◆ **Assigned task**
Count the lines in the entries below that contain the string "allows", with case counting, and reply with only that number.

Stored data entries:
⟨
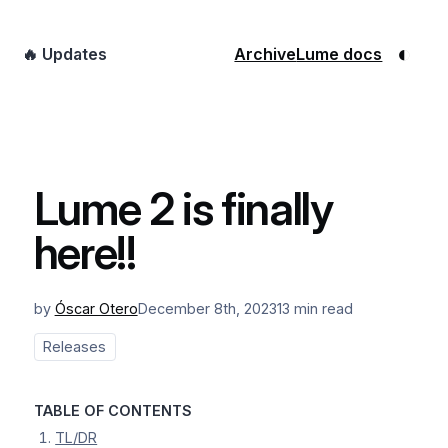
◐
🔥 Updates
Archive
Lume docs
Lume 2 is finally
here!!
by
Óscar Otero
December 8th, 2023
13 min read
Releases
TABLE OF CONTENTS
TL/DR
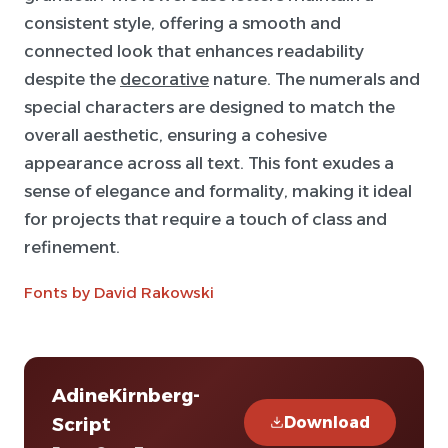
consistent style, offering a smooth and
connected look that enhances readability
despite the
decorative
nature. The numerals and
special characters are designed to match the
overall aesthetic, ensuring a cohesive
appearance across all text. This font exudes a
sense of elegance and formality, making it ideal
for projects that require a touch of class and
refinement.
Fonts by David Rakowski
AdineKirnberg-
Download
Script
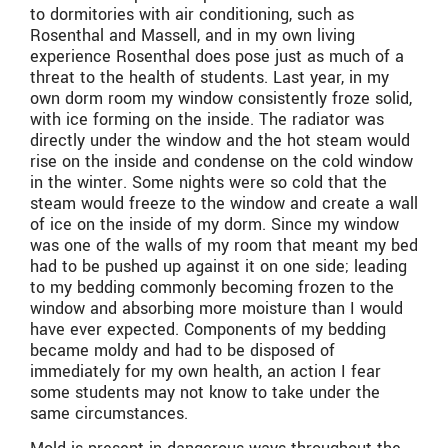
to dormitories with air conditioning, such as
Rosenthal and Massell, and in my own living
experience Rosenthal does pose just as much of a
threat to the health of students. Last year, in my
own dorm room my window consistently froze solid,
with ice forming on the inside. The radiator was
directly under the window and the hot steam would
rise on the inside and condense on the cold window
in the winter. Some nights were so cold that the
steam would freeze to the window and create a wall
of ice on the inside of my dorm. Since my window
was one of the walls of my room that meant my bed
had to be pushed up against it on one side; leading
to my bedding commonly becoming frozen to the
window and absorbing more moisture than I would
have ever expected. Components of my bedding
became moldy and had to be disposed of
immediately for my own health, an action I fear
some students may not know to take under the
same circumstances.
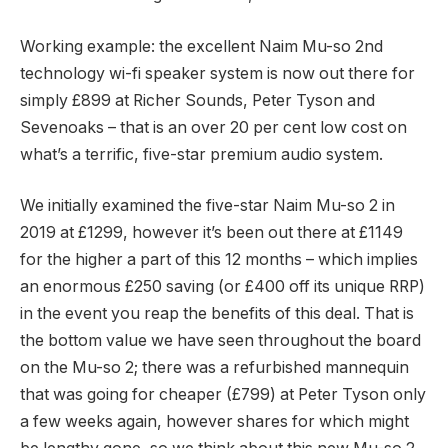
Working example: the excellent Naim Mu-so 2nd
technology wi-fi speaker system is now out there for
simply £899 at Richer Sounds, Peter Tyson and
Sevenoaks – that is an over 20 per cent low cost on
what’s a terrific, five-star premium audio system.
We initially examined the five-star Naim Mu-so 2 in
2019 at £1299, however it’s been out there at £1149
for the higher a part of this 12 months – which implies
an enormous £250 saving (or £400 off its unique RRP)
in the event you reap the benefits of this deal. That is
the bottom value we have seen throughout the board
on the Mu-so 2; there was a refurbished mannequin
that was going for cheaper (£799) at Peter Tyson only
a few weeks again, however shares for which might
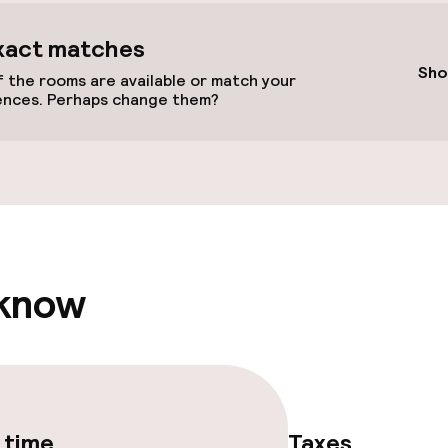
xact matches
Sho
 the rooms are available or match your
ences. Perhaps change them?
llness
/ gym
 know
 time
Taxes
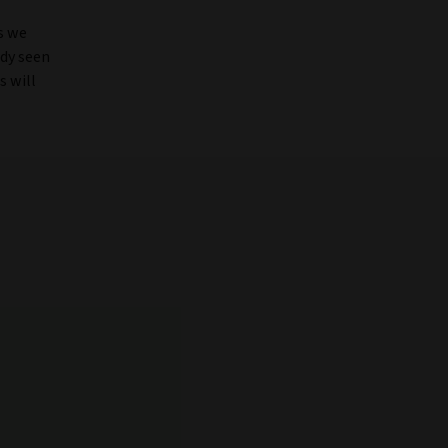
s we
ady seen
s will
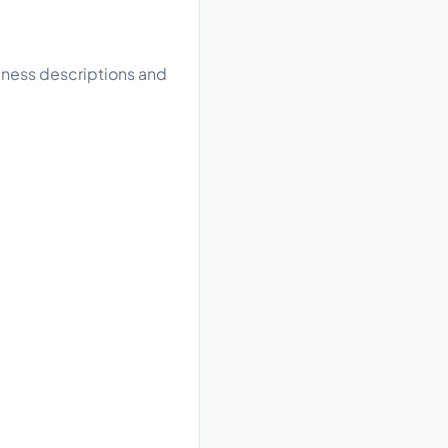
siness descriptions and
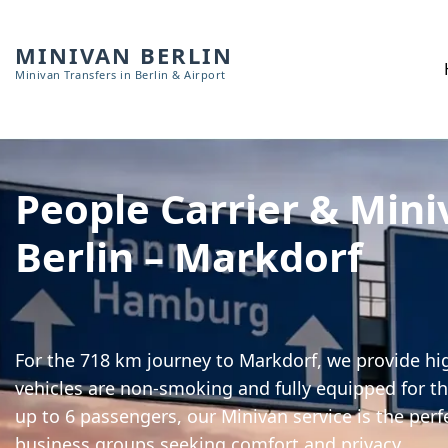
MINIVAN BERLIN
Minivan Transfers in Berlin & Airport
People Carrier & Mini
Berlin – Markdorf
For the 718 km journey to Markdorf, we provide hig
vehicles are non-smoking and fully equipped for th
up to 6 passengers, our Minivan service is the perf
business groups seeking comfort and privacy.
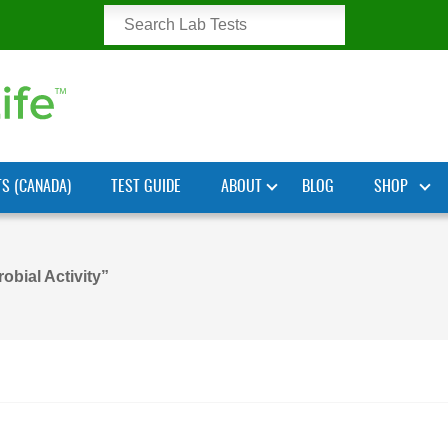
TS (CANADA)
TEST GUIDE
ABOUT
BLOG
SHOP
obial Activity”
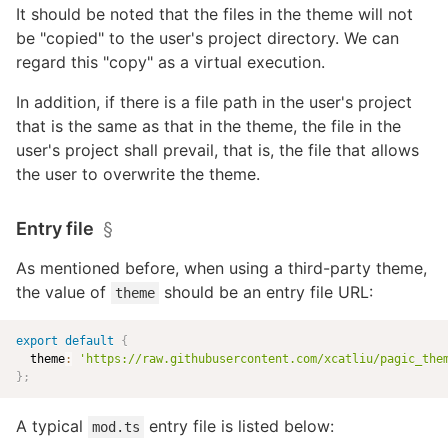
It should be noted that the files in the theme will not
be "copied" to the user's project directory. We can
regard this "copy" as a virtual execution.
In addition, if there is a file path in the user's project
that is the same as that in the theme, the file in the
user's project shall prevail, that is, the file that allows
the user to overwrite the theme.
Entry file
§
As mentioned before, when using a third-party theme,
the value of
should be an entry file URL:
theme
export
default
{
  theme
:
'
https://raw.githubusercontent.com/xcatliu/pagic_the
}
;
A typical
entry file is listed below:
mod.ts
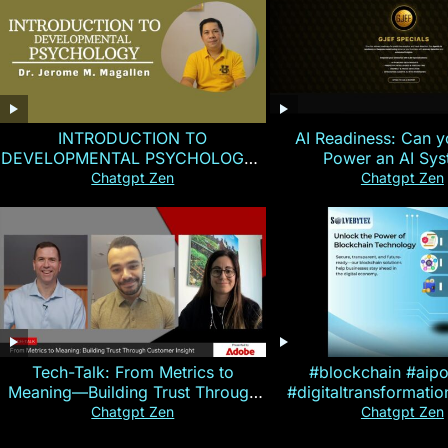
INTRODUCTION TO
AI Readiness: Can y
DEVELOPMENTAL PSYCHOLOGY |
Power an AI Sy
Magallen Fam
Chatgpt Zen
Chatgpt Zen
Tech-Talk: From Metrics to
#blockchain #aip
Meaning—Building Trust Through
#digitaltransformati
Customer Insight
#cryptocurre
Chatgpt Zen
Chatgpt Zen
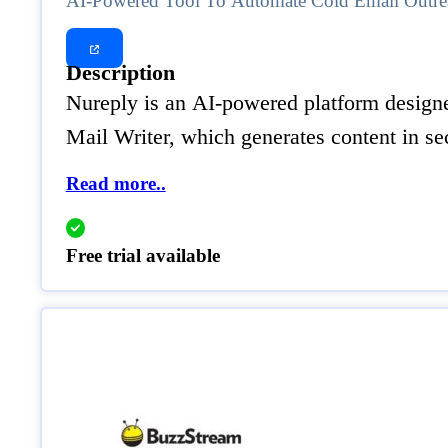
AI-Powered Tool To Automate Cold Email Outre
Description
Nureply is an AI-powered platform designed
Mail Writer, which generates content in s
Read more..
Free trial available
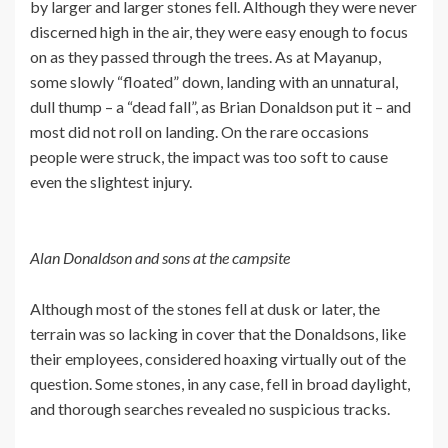
by larger and larger stones fell. Although they were never
discerned high in the air, they were easy enough to focus
on as they passed through the trees. As at Mayanup,
some slowly “floated” down, landing with an unnatural,
dull thump – a “dead fall”, as Brian Donaldson put it – and
most did not roll on landing. On the rare occasions
people were struck, the impact was too soft to cause
even the slightest injury.
Alan Donaldson and sons at the campsite
Although most of the stones fell at dusk or later, the
terrain was so lacking in cover that the Donaldsons, like
their employees, considered hoaxing virtually out of the
question. Some stones, in any case, fell in broad daylight,
and thorough searches revealed no suspicious tracks.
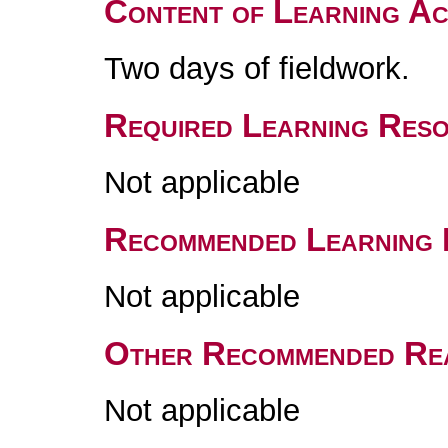
Content of Learning Act
Two days of fieldwork.
Required Learning Res
Not applicable
Recommended Learning 
Not applicable
Other Recommended Re
Not applicable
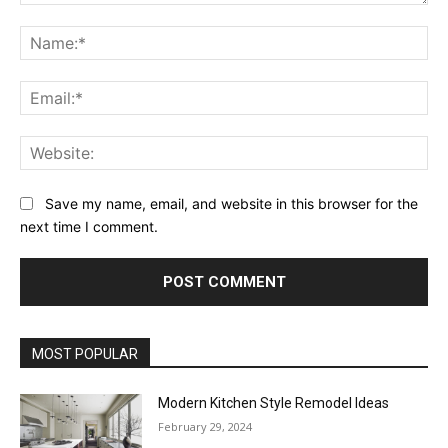
Comment:
Na
Ema
Web
Save my name, email, and website in this browser for the
next time I comment.
MOST POPULAR
Modern Kitchen Style Remodel Ideas
February 29, 2024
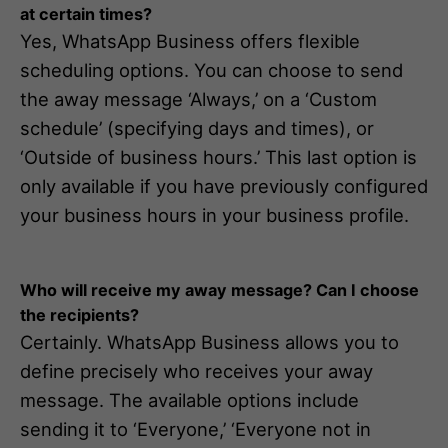
at certain times?
Yes, WhatsApp Business offers flexible
scheduling options. You can choose to send
the away message ‘Always,’ on a ‘Custom
schedule’ (specifying days and times), or
‘Outside of business hours.’ This last option is
only available if you have previously configured
your business hours in your business profile.
Who will receive my away message? Can I choose
the recipients?
Certainly. WhatsApp Business allows you to
define precisely who receives your away
message. The available options include
sending it to ‘Everyone,’ ‘Everyone not in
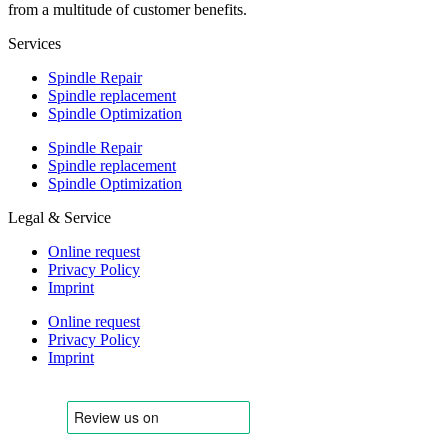
from a multitude of customer benefits.
Services
Spindle Repair
Spindle replacement
Spindle Optimization
Spindle Repair
Spindle replacement
Spindle Optimization
Legal & Service
Online request
Privacy Policy
Imprint
Online request
Privacy Policy
Imprint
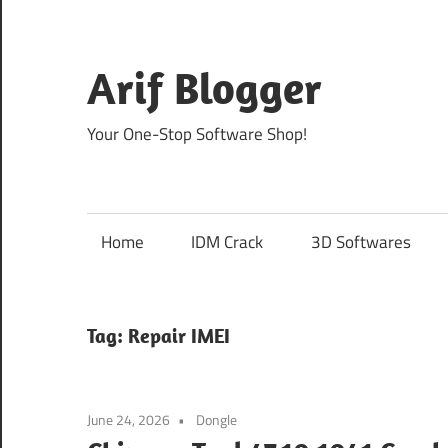
Skip
to
content
Arif Blogger
Your One-Stop Software Shop!
Home
IDM Crack
3D Softwares
Tag:
Repair IMEI
June 24, 2026
Dongle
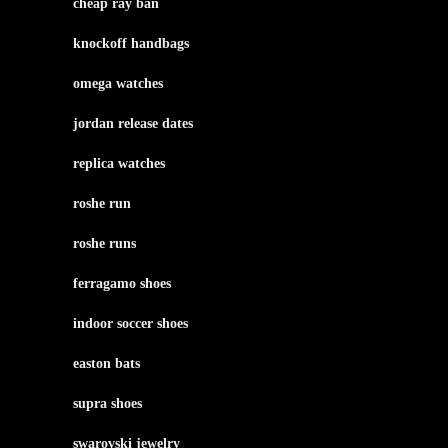
cheap ray ban
knockoff handbags
omega watches
jordan release dates
replica watches
roshe run
roshe runs
ferragamo shoes
indoor soccer shoes
easton bats
supra shoes
swarovski jewelry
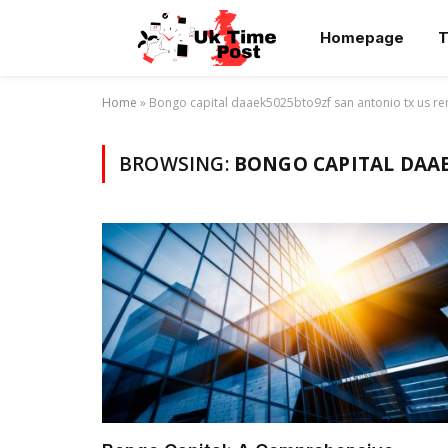
Homepage
T
Home
»
Bongo capital daaek5025bto9zf san antonio tx us re
BROWSING:
BONGO CAPITAL DAAE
⟩
◆ **Answer below**
2